=== Passage to read ===

When Magaram approached Chandra’s mother and confessed his affair with Chandra, the implications were clear. If it were revealed that she had been impregnated by her brother-in-law, it would, of course, disgrace Chandra’s mother and immediate family. But it would also land a severe blow to the reputation of the larger group of families within the marriage circle. A woman’s honor, her fidelity, was among the most important elements in the reputation of any family and constituted an important marker of a village’s ability to establish internal order. The prestige of a caste, Guha points out, was primarily based on its “degree of purity,” which translated as a “maiden’s virginity, a widow’s chastity and a wife’s sexual fidelity.”19 A child born out of wedlock in such a setting therefore threatened the delicate system of mutual dependence into which the Bagdis were inserted.
For Magaram, it made little difference whether Chandra opted for bhek or for abortion. Either choice would have insulated him from exposure. But the fact that her mother, Bhagobati, decided in favor of abortion is, for Guha, significant, since it brought with it tasks and risks that bhek would not. The drugs to induce the abortion had to be procured from another village. Her own daughter, her sister, and their husbands and brothers had to be mobilized to arrange the matter. Each of these tasks carried an additional risk of exposure or failure. Chandra’s sister Brinda was responsible for administering the drugs, but several men played an important role in arranging payment and then, when it resulted in Chandra’s demise, in burying her body nearby. In spite of the greater burdens, what is clear is that Bhagobati managed to secure the cooperation of much of her clan in covering up her daughter’s illicit affair.
These are the basic facts about the events and the roles of the various actors involved. Guha does an admirable job of adding context and texture to the fragment that recounts the case, and we are able to locate Bhagobati and her family in their setting and also to understand the awful choice with which she was confronted. Guha brilliantly exposes the brutality of the patriarchal order, the cold logic of which is manifested especially in Magaram, who impregnated Chandra, and in the women’s attempts to minimize the inevitable damage to their well-being. As I have noted, Guha carries this out with exemplary clarity and sensitivity. But this is not what has made the essay a classic within post-colonial studies: there, it is seen, we will recall, as a demonstration of subaltern agency, an act of recovery that traditions blinded by master narratives of class and nation systematically marginalize.

=== Extracted data ===

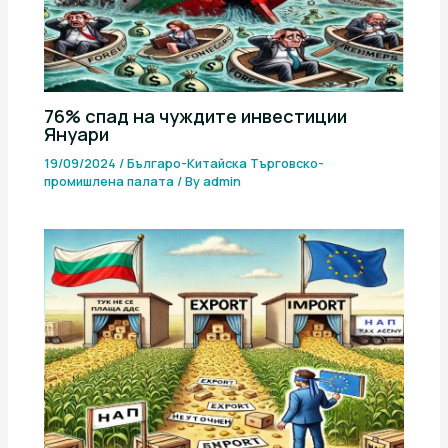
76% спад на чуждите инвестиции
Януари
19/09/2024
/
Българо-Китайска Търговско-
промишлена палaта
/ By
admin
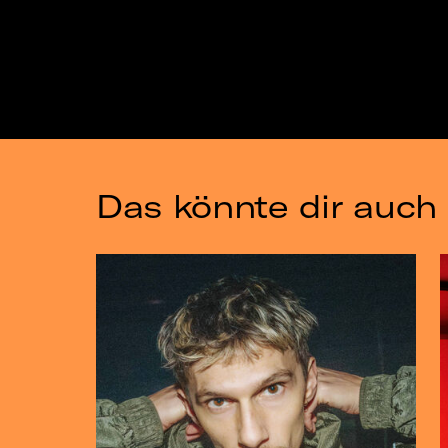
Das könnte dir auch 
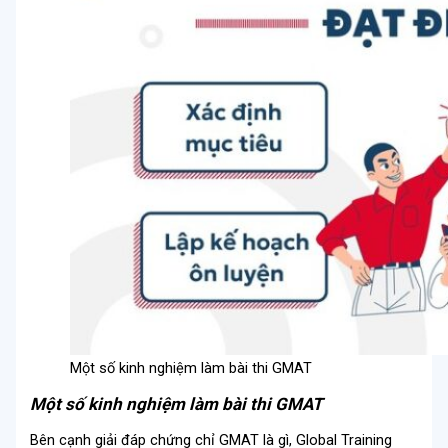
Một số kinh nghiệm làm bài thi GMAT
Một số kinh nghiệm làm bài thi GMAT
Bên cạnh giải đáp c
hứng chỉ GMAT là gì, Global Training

===
=== Extracted data ===

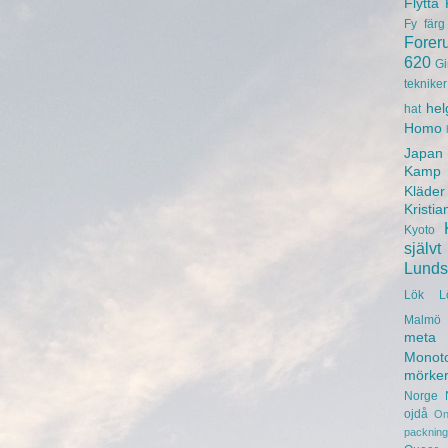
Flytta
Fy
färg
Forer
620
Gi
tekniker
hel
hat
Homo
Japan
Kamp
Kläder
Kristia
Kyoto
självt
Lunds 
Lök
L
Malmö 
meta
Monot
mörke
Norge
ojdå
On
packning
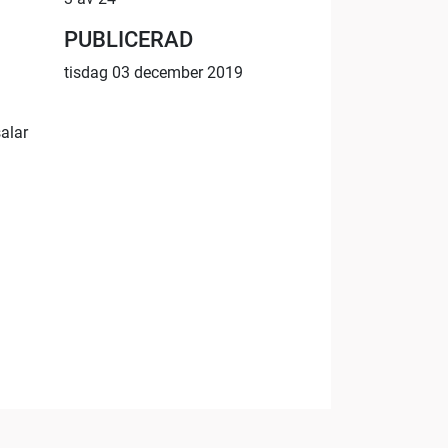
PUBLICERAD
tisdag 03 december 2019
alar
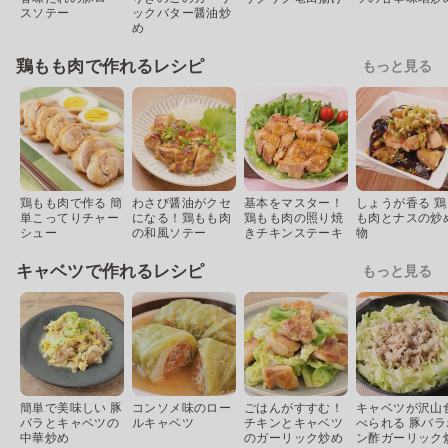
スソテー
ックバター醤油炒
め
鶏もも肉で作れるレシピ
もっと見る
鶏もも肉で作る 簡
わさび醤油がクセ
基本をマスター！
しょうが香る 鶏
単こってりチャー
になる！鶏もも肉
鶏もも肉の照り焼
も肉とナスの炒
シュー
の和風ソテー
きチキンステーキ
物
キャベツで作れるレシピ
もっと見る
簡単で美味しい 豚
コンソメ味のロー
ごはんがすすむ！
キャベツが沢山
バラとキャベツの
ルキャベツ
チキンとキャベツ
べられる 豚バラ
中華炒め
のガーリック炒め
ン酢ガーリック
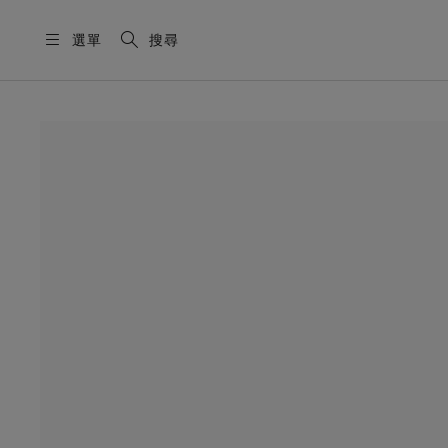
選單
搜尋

===
=== Extracted data ===

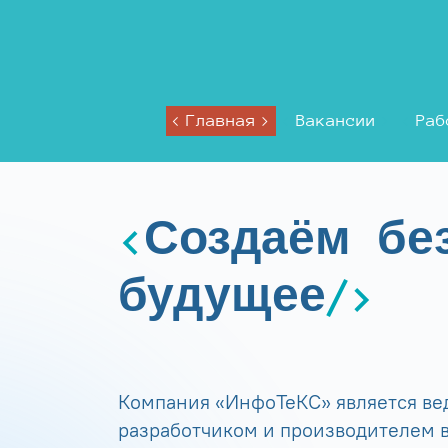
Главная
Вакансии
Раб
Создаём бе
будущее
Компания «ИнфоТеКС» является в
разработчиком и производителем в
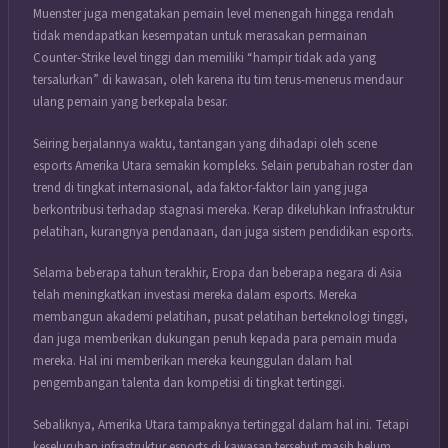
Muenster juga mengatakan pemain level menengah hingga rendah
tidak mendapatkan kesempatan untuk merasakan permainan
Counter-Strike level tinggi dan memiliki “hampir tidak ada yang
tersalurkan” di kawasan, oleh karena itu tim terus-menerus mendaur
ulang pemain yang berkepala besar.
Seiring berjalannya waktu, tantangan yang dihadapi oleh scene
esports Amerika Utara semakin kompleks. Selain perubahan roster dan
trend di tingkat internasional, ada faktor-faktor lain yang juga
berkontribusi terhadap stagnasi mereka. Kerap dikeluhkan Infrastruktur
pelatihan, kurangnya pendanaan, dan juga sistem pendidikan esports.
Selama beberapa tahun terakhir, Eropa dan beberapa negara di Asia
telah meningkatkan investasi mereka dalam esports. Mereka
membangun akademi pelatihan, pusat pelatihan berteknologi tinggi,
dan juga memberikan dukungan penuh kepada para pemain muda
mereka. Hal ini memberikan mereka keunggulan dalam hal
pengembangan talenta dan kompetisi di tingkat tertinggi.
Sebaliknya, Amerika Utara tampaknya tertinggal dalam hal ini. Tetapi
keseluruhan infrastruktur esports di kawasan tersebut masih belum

===

_Tasks to carry out_
A: In the passage about Chandra's case, replace "brother-in-law" with "sister's husband" in the stretch that begins at the words "When Magaram approached" and stops after "Bagdis were inserted.", and write that stretch out again.
B: According to the passage about Chandra's case, who was responsible for administering the abortion drugs?
C: List every person mentioned by name in the passage about Chandra's case.

_Solutions per task_
A:
When Magaram approached Chandra’s mother and confessed his affair with Chandra, the implications were clear. If it were revealed that she had been impregnated by her sister's husband, it would, of course, disgrace Chandra’s mother and immediate family. But it would also land a severe blow to the reputation of the larger group of families within the marriage circle. A woman’s honor, her fidelity, was among the most important elements in the reputation of any family and constituted an important marker of a village’s ability to establish internal order. The prestige of a caste, Guha points out, was primarily based on its “degree of purity,” which translated as a “maiden’s virginity, a widow’s chastity and a wife’s sexual fidelity.”19 A child born out of wedlock in such a setting therefore threatened the delicate system of mutual dependence into which the Bagdis were inserted.

B: Chandra's sister Brinda was responsible for administering the drugs.

C: Magaram, Chandra, Guha, Bhagobati, Brinda